Se pose par ailleurs la question de l’extension du socle social. Les politiques sociales diffèrent d’un pays à l’autre, mais l’intégration européenne s’est dès l’origine accompagnée de la définition d’un socle commun dans le périmètre duquel les États membres ne se font pas concurrence. Poursuivre et approfondir l’intégration des marchés demande aujourd’hui un élargissement du socle commun. La conversion de l’Allemagne au principe du salaire minimum change notamment la donne et permet de rouvrir un dossier longtemps bloqué.

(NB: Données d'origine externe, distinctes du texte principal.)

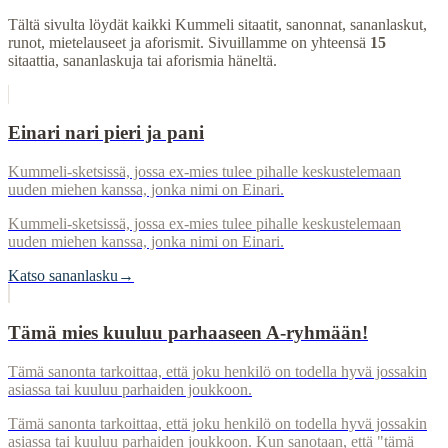
Tältä sivulta löydät kaikki
Kummeli
sitaatit, sanonnat, sananlaskut,
runot, mietelauseet ja aforismit.
Sivuillamme on yhteensä
15
sitaattia, sananlaskuja tai aforismia häneltä.
Einari nari pieri ja pani
Kummeli-sketsissä, jossa ex-mies tulee pihalle keskustelemaan
uuden miehen kanssa, jonka nimi on Einari.
Kummeli-sketsissä, jossa ex-mies tulee pihalle keskustelemaan
uuden miehen kanssa, jonka nimi on Einari.
Katso sananlasku
→
Tämä mies kuuluu parhaaseen A-ryhmään!
Tämä sanonta tarkoittaa, että joku henkilö on todella hyvä jossakin
asiassa tai kuuluu parhaiden joukkoon.
Tämä sanonta tarkoittaa, että joku henkilö on todella hyvä jossakin
asiassa tai kuuluu parhaiden joukkoon. Kun sanotaan, että "tämä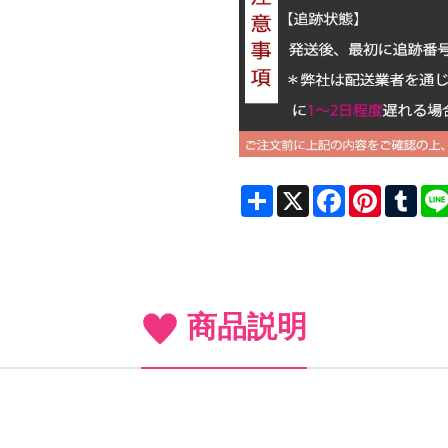
Share
X
Facebook
Pinterest
Tum
商品説明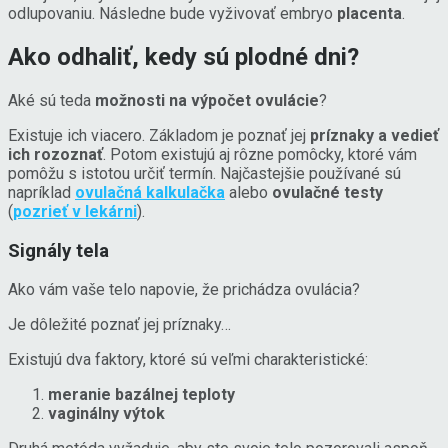
odlupovaniu. Následne bude vyživovať embryo
placenta
.
Ako odhaliť, kedy sú plodné dni?
Aké sú teda
možnosti na výpočet ovulácie
?
Existuje ich viacero. Základom je poznať jej
príznaky a vedieť
ich rozoznať
. Potom existujú aj rôzne pomôcky, ktoré vám
pomôžu s istotou určiť termín. Najčastejšie používané sú
napríklad
ovulačná kalkulačka
alebo
ovulačné testy
(
pozrieť v lekárni
).
Signály tela
Ako vám vaše telo napovie, že prichádza ovulácia?
Je dôležité poznať jej príznaky…
Existujú dva faktory, ktoré sú veľmi charakteristické:
meranie bazálnej teploty
vaginálny výtok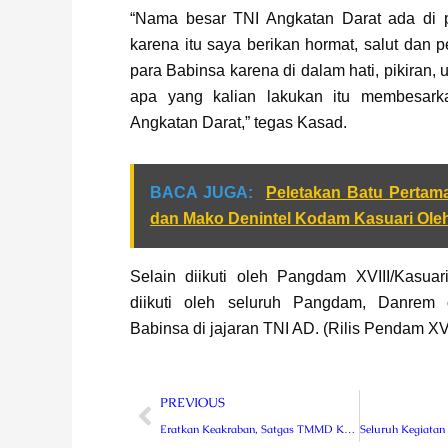
“Nama besar TNI Angkatan Darat ada di p
karena itu saya berikan hormat, salut dan
para Babinsa karena di dalam hati, pikiran,
apa yang kalian lakukan itu membesar
Angkatan Darat,” tegas Kasad.
BACA JUGA:
Peletakan Batu Perta
dan Mako Denintel Kodam Kasuari Ole
Selain diikuti oleh Pangdam XVIII/Kasuari
diikuti oleh seluruh Pangdam, Danrem
Babinsa di jajaran TNI AD. (Rilis Pendam XVI
Prev
PREVIOUS
Eratkan Keakraban, Satgas TMMD Kodim 0409/RL Olahraga Bareng Warga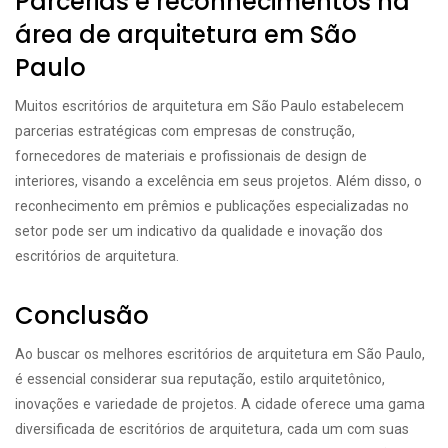
Parcerias e reconhecimentos na
área de arquitetura em São
Paulo
Muitos escritórios de arquitetura em São Paulo estabelecem
parcerias estratégicas com empresas de construção,
fornecedores de materiais e profissionais de design de
interiores, visando a excelência em seus projetos. Além disso, o
reconhecimento em prêmios e publicações especializadas no
setor pode ser um indicativo da qualidade e inovação dos
escritórios de arquitetura.
Conclusão
Ao buscar os melhores escritórios de arquitetura em São Paulo,
é essencial considerar sua reputação, estilo arquitetônico,
inovações e variedade de projetos. A cidade oferece uma gama
diversificada de escritórios de arquitetura, cada um com suas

L’initiative en ce domaine pourrait prendre la forme d’un Acte unique pour le travail incluant notamment le principe, pour tous les pays participants, du salaire minimum, des orientations quant au niveau de ce minimum relativement au salaire médian du pays, la reconnaissance mutuelle des compétences, un accord de coopération sur la lutte contre le travail illégal et une extension de la portabilité des droits sociaux, en sorte que la mobilité intra-européenne ne soit jamais l’occasion de pertes pour les salariés qui s’y engagent.

Marché intérieur, capacité financière et volet social comportant une portabilité transfrontière des droits individuels formeraient ainsi un triptyque plus complet et plus porteur de prospérité que ne l’est aujourd’hui le seul schéma d’intégration partielle sur lequel fonctionne l’Union.